Bryce Canyon National Park is located in southwestern Utah about 50 miles (80 km) northeast of and 1,000 feet (300 m) higher than Zion National Park. The rim at Bryce varies from 8,000 to 9,000 feet (2,400 to 2,700 m). The major feature of the park is Bryce Canyon, which despite its name, is not a canyon but a collection of giant natural amphitheaters. Bryce is distinctive due to geological structures called hoodoos, formed by frost weathering and stream erosion of the river and lake bed sedimentary rocks. The red, orange, and white colors of the rocks provide spectacular views for park visitors.
Bryce Canyon area was settled by Mormon pioneers in the 1850's and was named after Ebenezer Bryce, who homesteaded in the area in 1874. The area around Bryce Canyon became a National Monument in 1923 and was designated as a National Park in 1928. The park covers 35,835 acres (55.99 sq. miles; 145.02 sq. km) and receives relatively few visitors compared to Zion National Park and the Grand Canyon, largely due to its remote location.
What caught my eye at Bryce are the hundreds of bright colored hoodoos, which in sunny afternoon light appear to glow and have an iridescent quality to them. As the sun moves over the various amphitheaters from sunrise to sunset, the colors of the hoodoos change and create a never ending pallet of colors that are magnificent and simply delightful to watch.

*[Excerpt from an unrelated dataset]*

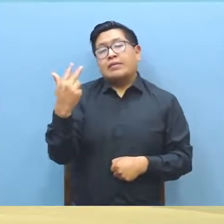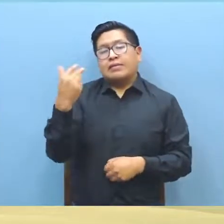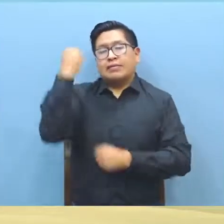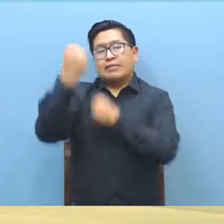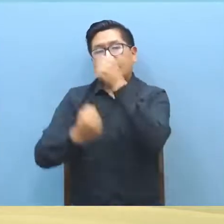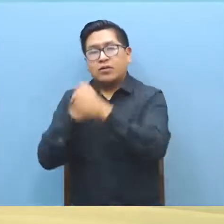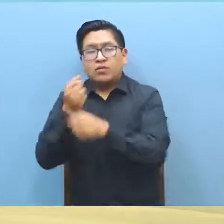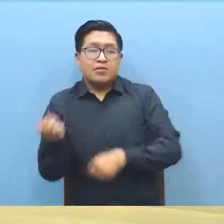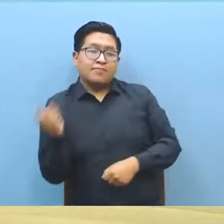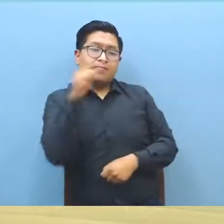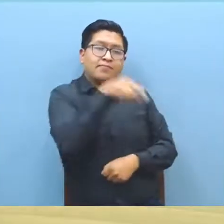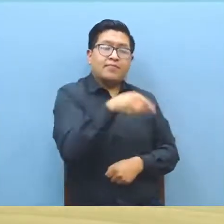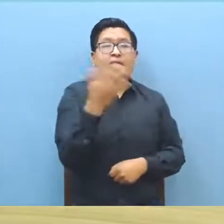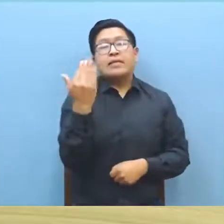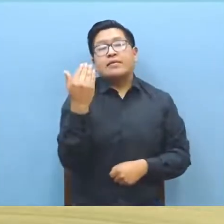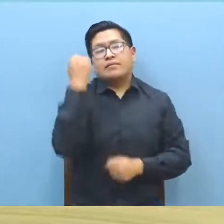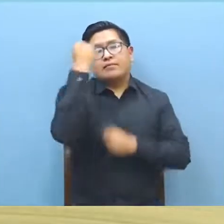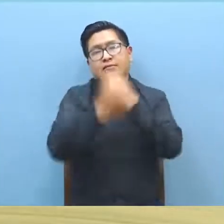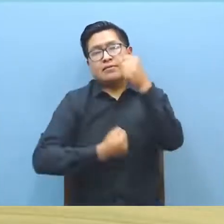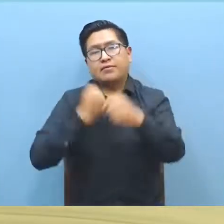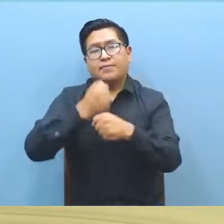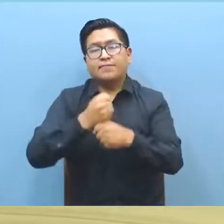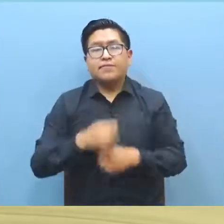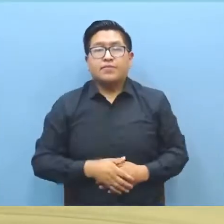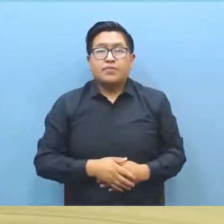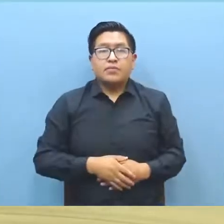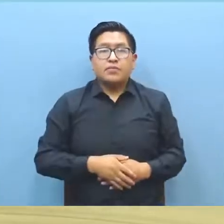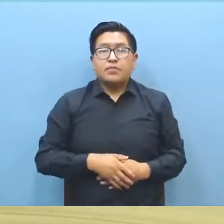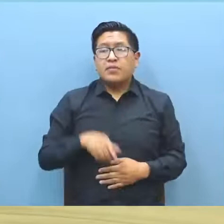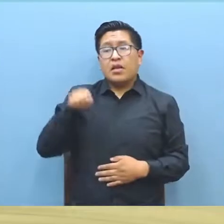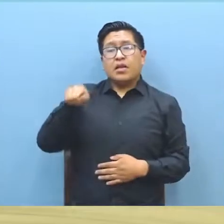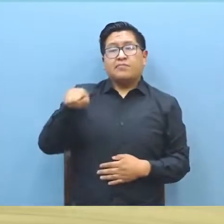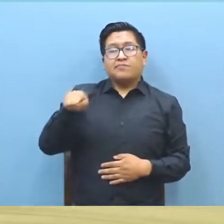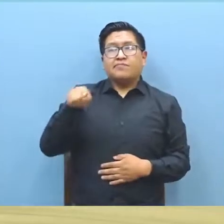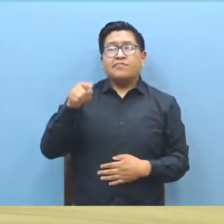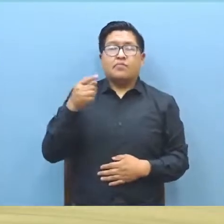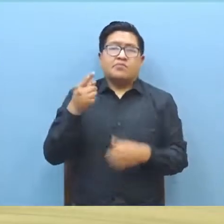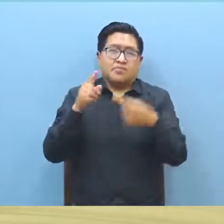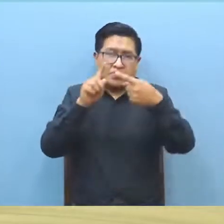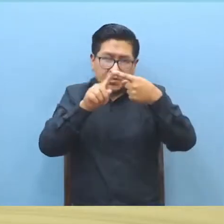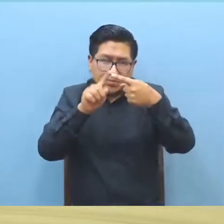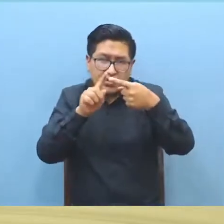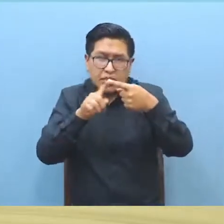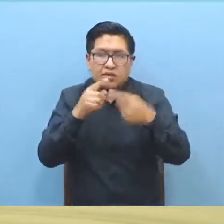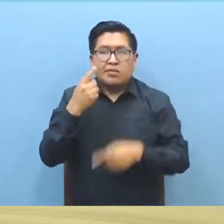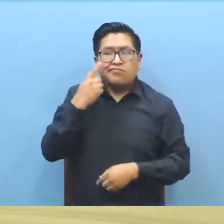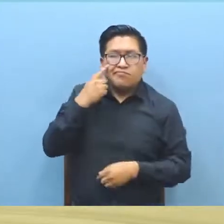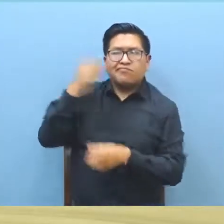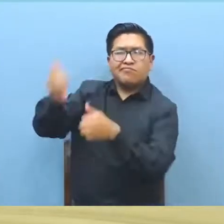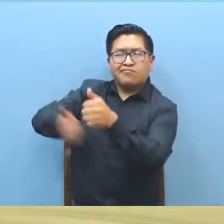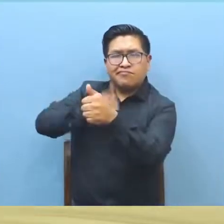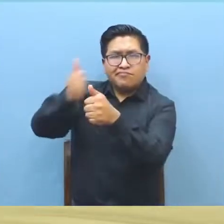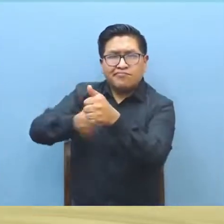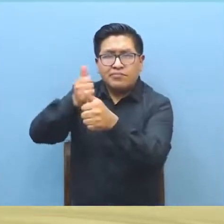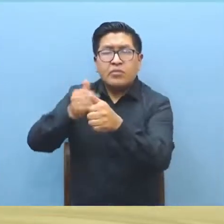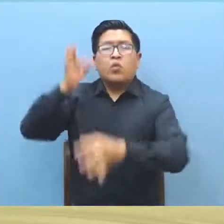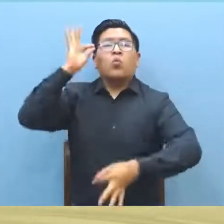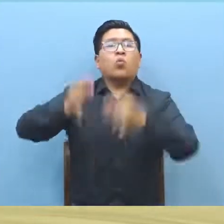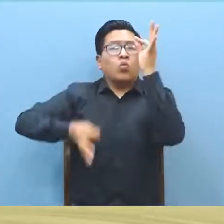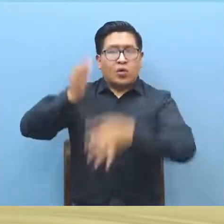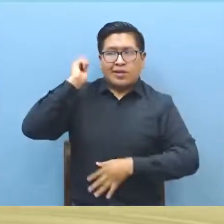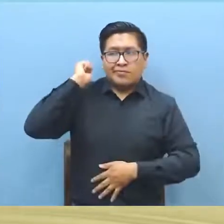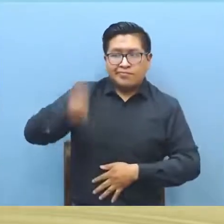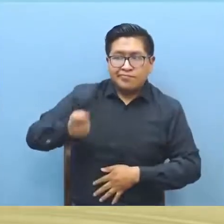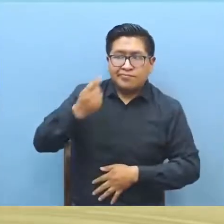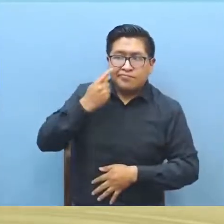de 15 años. En el primer caso, se ha verificado el proceso penal justamente y el desenvolvimiento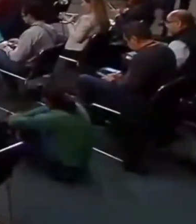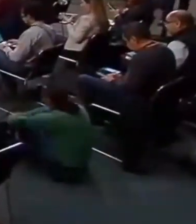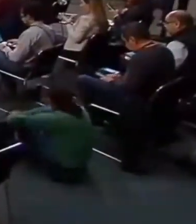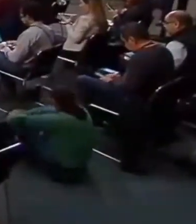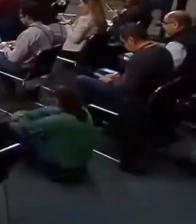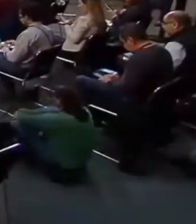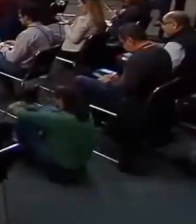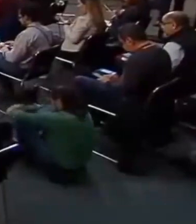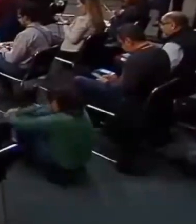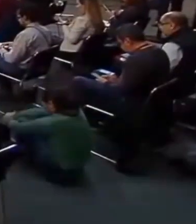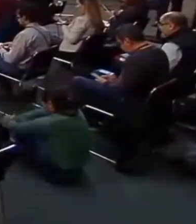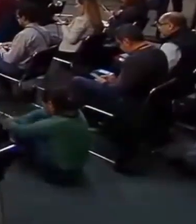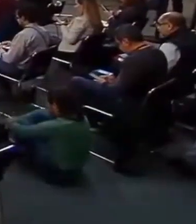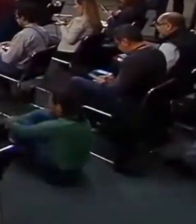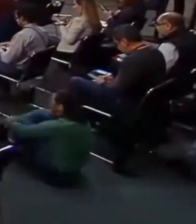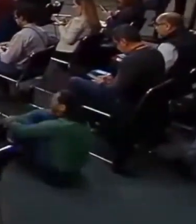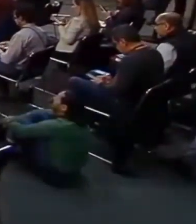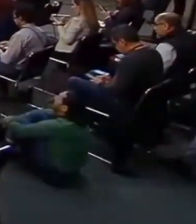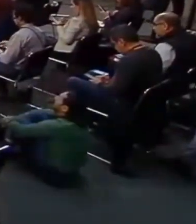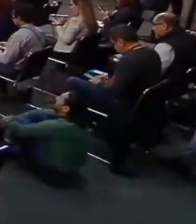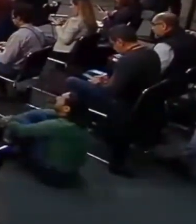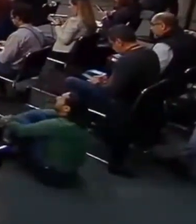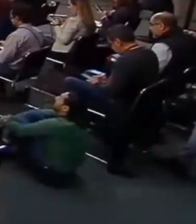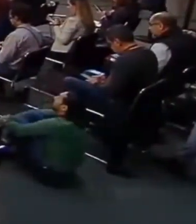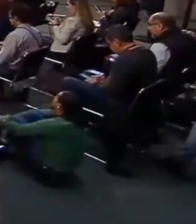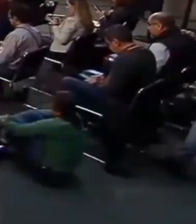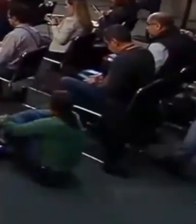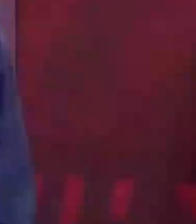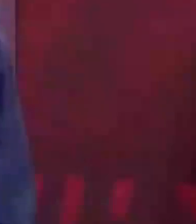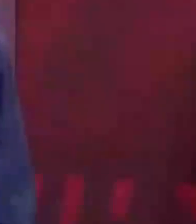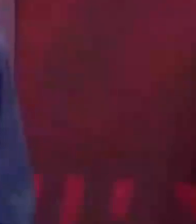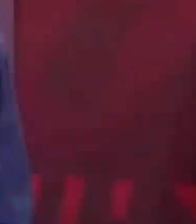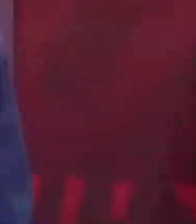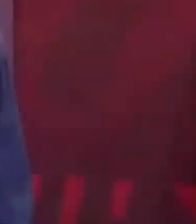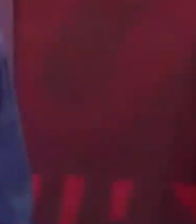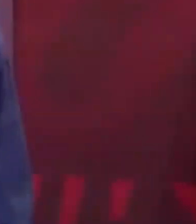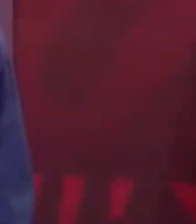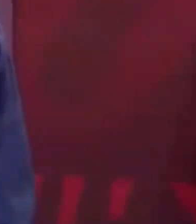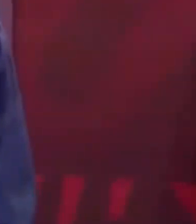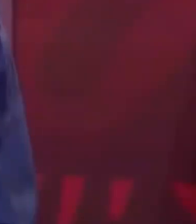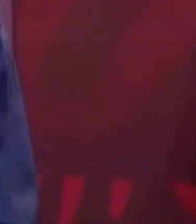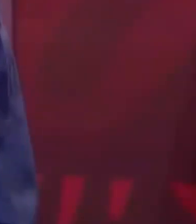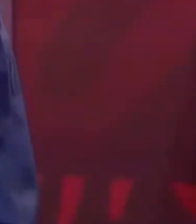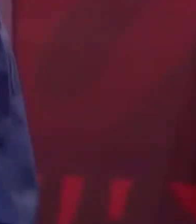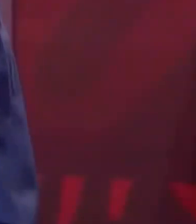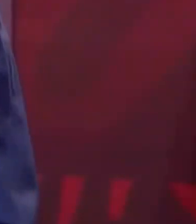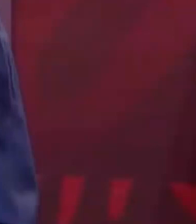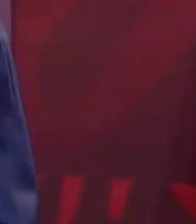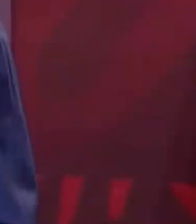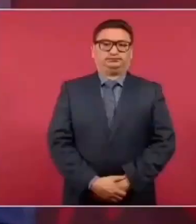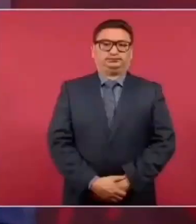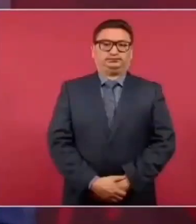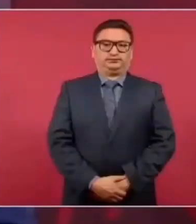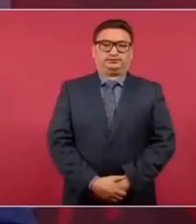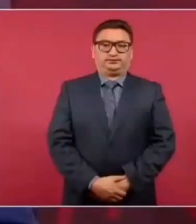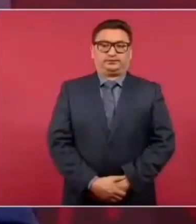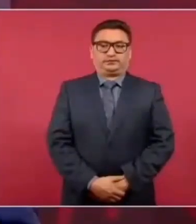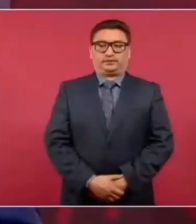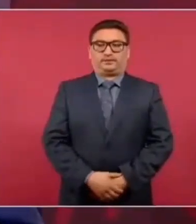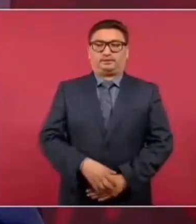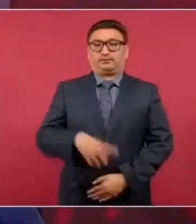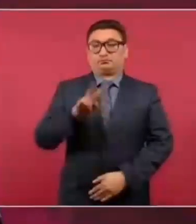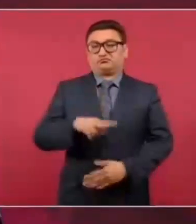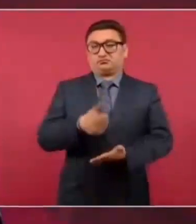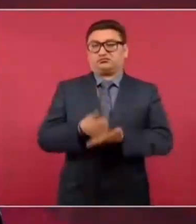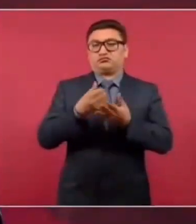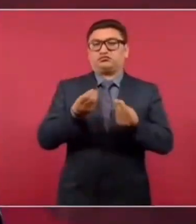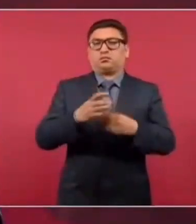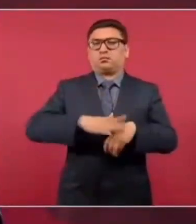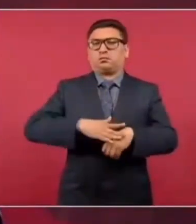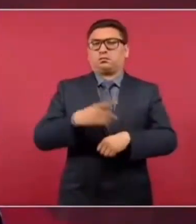esto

The first image above was taken with my iPhone. Upon arrival in the afternoon, I walked to the canyon having made the decision that we did not need to take our camera gear with us, as we were 'just going up there to see Bryce for the first time and get oriented'. I never saw these same colors and iridescence again, but did capture the sunrise and the sunset images also shown above with my 'big boy' camera equipment.